Cyclosporine-induced hyperuricemia and gout.

To evaluate the frequency and the pathogenesis of hyperuricemia and gout during cyclosporine therapy, we studied renal-transplant recipients who were treated with either cyclosporine and prednisone (n = 129) or azathioprine and prednisone (n = 168). Among the patients with stable allograft function and serum creatinine concentrations below 265 mumol per liter, hyperuricemia was more common in the cyclosporine group than in the azathioprine group (84 percent vs. 30 percent; P = 0.0001). Gout developed in nine patients (7 percent) in the cyclosporine group, but no episodes occurred in the azathioprine group.

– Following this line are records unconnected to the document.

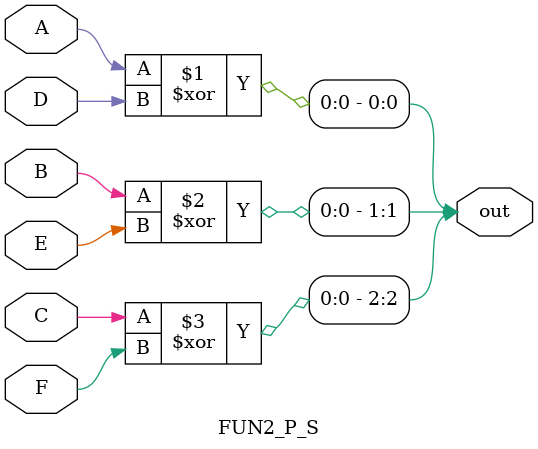
<source format=sv>
module FUN2_P_S(A, B, C, D, E, F, out);
   input A, B, C, D, E, F;
   output [2:0] out;
	
	xor Xor0 (out[0], A, D);
	xor Xor1 (out[1], B, E);
	xor Xor2 (out[2], C, F);

	
endmodule
</source>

Serum urate levels became elevated in 90 percent of the patients in the cyclosporine group who were treated with diuretics, as compared with 60 percent of those not treated with diuretics (P = 0.001); in the azathioprine group, the corresponding values were 47 percent and 15 percent (P = 0.0001). Serum urate levels did not correlate with trough blood cyclosporine levels in a selected subgroup (n = 40) of patients from the cyclosporine group, who were studied from 4 to 96 weeks after transplantation. Detailed studies of urate metabolism in six cyclosporine-treated patients revealed normal turnover rates for urate and decreases in creatinine and urate clearance, as compared with seven control subjects. We conclude that hyperuricemia is a common complication of cyclosporine therapy and is caused by decreased renal urate clearance. Gouty arthritis is the cause of considerable morbidity among renal-transplant recipients who receive cyclosporine.